BY ALLISON LEVITSKY
Daily Post Staff Writer
Palo Alto High School administrators have suddenly painted over a mural by one of the school’s most famous alumni, actor and filmmaker James Franco, after five women accused him of inappropriate or sexually exploitative behavior.
The mural on the southwest external wall of the student center had depicted a football team and included the 39-year-old actor’s signature, two Paly students told the Post.
“There are lots of other paintings he made that aren’t murals, and those are still up around campus, so I think it’s fine if we just cover up this one,” Paly junior Nicole Adamson said.
Franco has been under fire since last month, when the Los Angeles Times reported the allegations from four former acting students and a woman who said Franco had mentored her. Franco has taught at acting studios in Hollywood and New York City.
Paly Principal Kim Diorio didn’t return multiple requests for comment yesterday (Jan. 31).
Paly sophomore Kimberley Martinez said that whether or not the allegations against Franco were true, the accusations against him were reason enough to paint over his mural.
“If people believe it or not, it still paints, like, a really bad image of Paly, since he represents Paly as the most known actor here,” Kimberley told the Post. “It’s sad to just see his mural painted, but at the same time I think it was wrong what he did.”
The Los Angeles Times reported on Jan. 11 that Franco’s former acting student Sarah Tither-Kaplan accused him of removing plastic guards covering actresses’ private parts while simulating sex in a nude orgy scene three years ago. On Jan. 7, she had confronted him on Twitter for only paying her $100 a day for performing fully naked in two of his movies.
Actress Violet Paley, who said she had dated Franco, also claimed he had once tried to force her to perform an intimate act on him.
Franco denied the allegations, but skipped the Critics Choice Awards Jan. 11, though he won an award for best actor in a comedy for “The Disaster Artist.”
Familiar issue at Paly
Sexual misconduct is a touchy subject at Paly, where a 17-year-old baseball player sexually assaulted a 14-year-old girl in a school bathroom in October 2016. Channel 2 reported in May that the boy had been allowed to remain at the school after being convicted in juvenile court of another sexual assault that took place off campus.
The school district has been investigated multiple times in the last four years by the Office for Civil Rights for its practices around Title IX of the Education Amendments Act of 1972, including its response to sexual misconduct complaints.

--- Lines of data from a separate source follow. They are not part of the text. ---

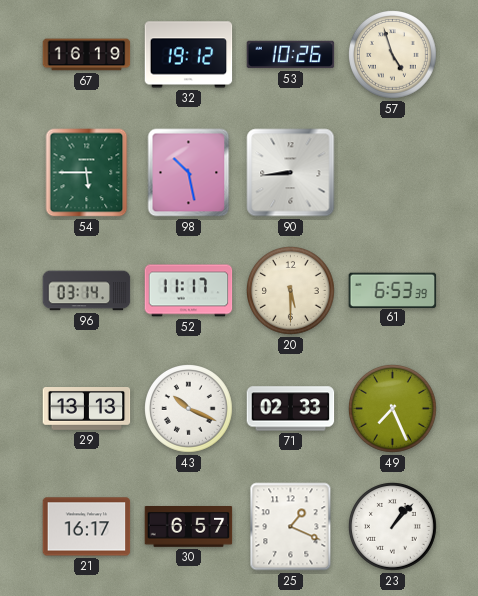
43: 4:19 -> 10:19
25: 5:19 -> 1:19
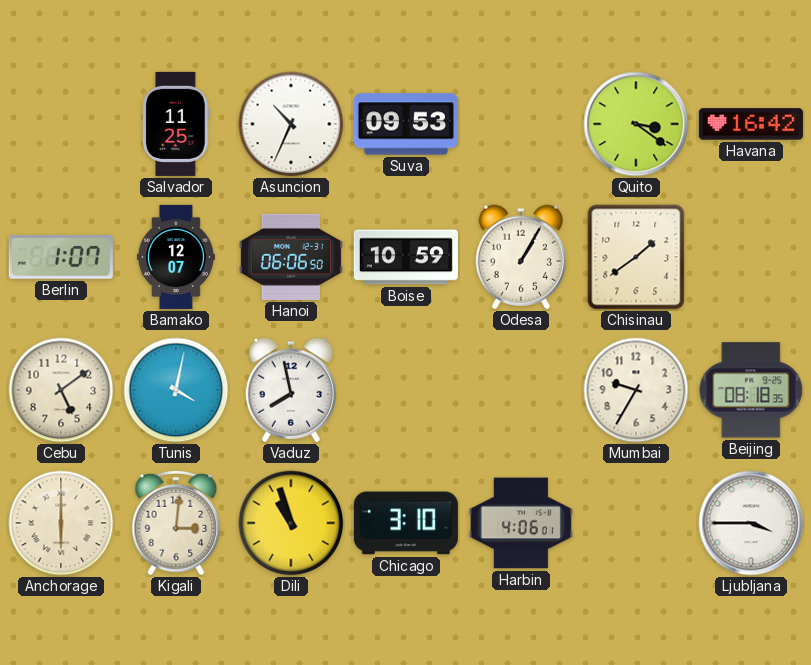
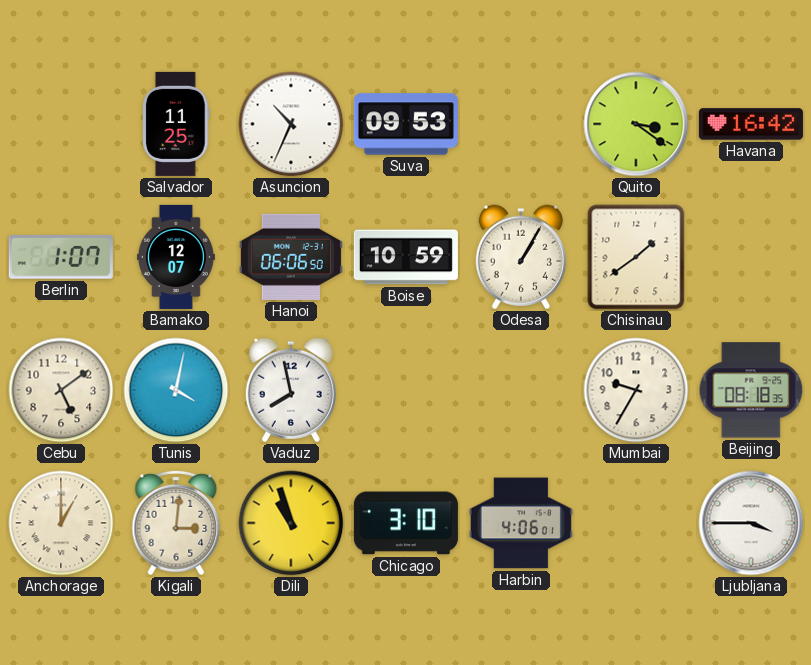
Anchorage: 6:00 -> 1:00
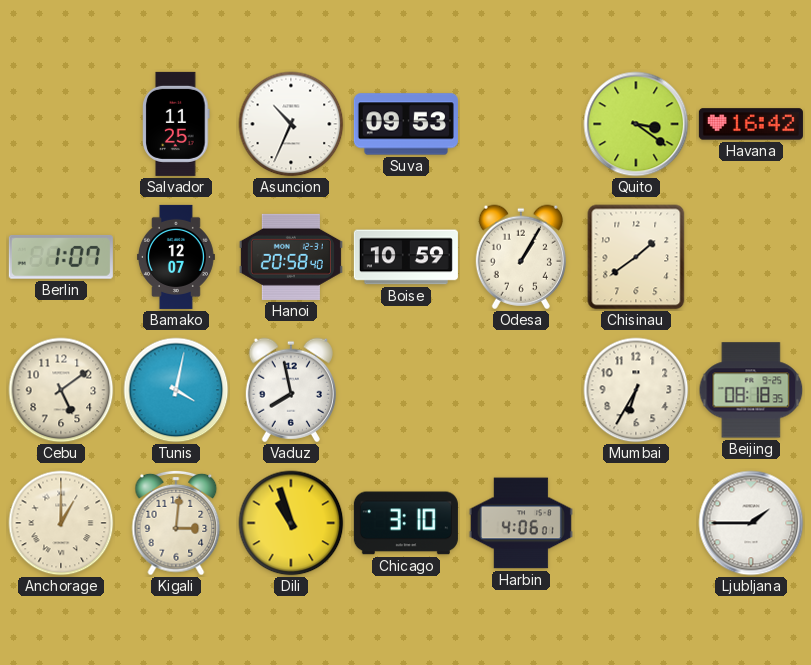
Hanoi: 06:06 -> 20:58
Mumbai: 9:35 -> 6:35
Ljubljana: 3:45 -> 1:45
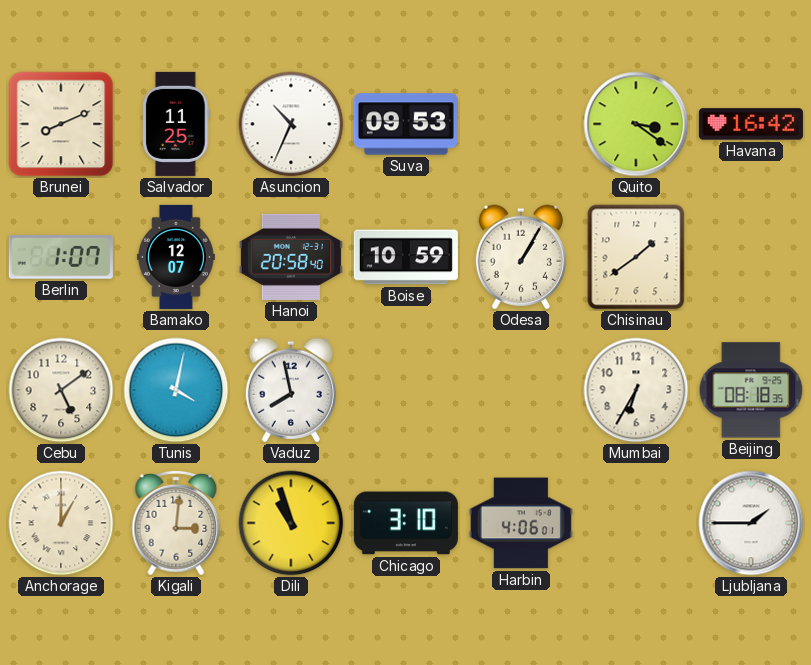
Brunei: none -> 8:11
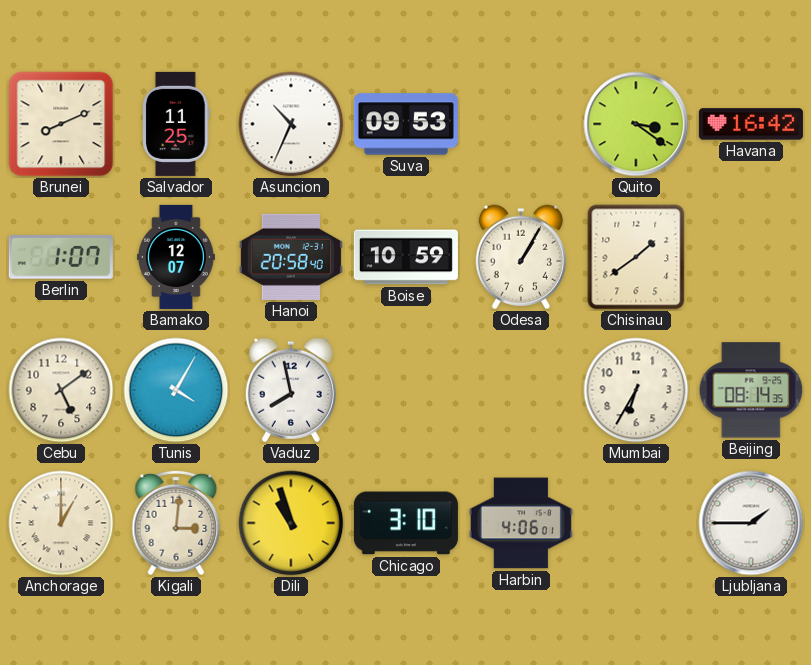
Tunis: 4:02 -> 4:05
Beijing: 08:18 -> 08:14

In September, the law firm Cozen O’Connor, which the district had hired to investigate its handling of the complaint, condemned Paly administrators’ investigation. The lawyers specifically called out missteps by Diorio, assistant principals Jerry Berkson, Victoria Kim and Adam Paulson, Gunn High School Principal Kathie Laurence, former Superintendent Max McGee and former Assistant Superintendent for School Support Services Holly Wade.
Sexual misconduct allegations have also been made against teachers and administrators at Paly.
Former Paly biology teacher Ronnie Farrell, 48, was admitted to the California Substance Abuse Treatment Facility in the Central Valley on May 10. He was sentenced to two years and eight months in state prison last year after pleading no contest to sexually assaulting a 15-year-old student in his classroom.
Inappropriate remarks by former principal
Diorio received so many complaints about former Principal Phil Winston, including instances of sexually inappropriate comments made to and about students, that she tracked them on a spreadsheet for three years while serving as his vice principal. But she never came forward with them out of a fear of retaliation, she said last year.
After the complaints were made public in 2013, Winston stepped down as principal and was reassigned as a special education teacher. The school district attempted to fire him, but he fought the dismissal. In 2015, the district paid Winston to resign.
Kevin Sharp, a former English teacher at Paly, was accused of having a sexual relationship with a student after she graduated in 2014. The student’s ex-boyfriend accused Sharp of “grooming” her for a future sexual relationship while she was still in high school. No charges were filed, but the district paid him $150,000 to resign in 2015.
Last month Henry Reed, a part-time music teacher at Paly, was arrested on suspicion of touching a Sunnyvale high school student inappropriately.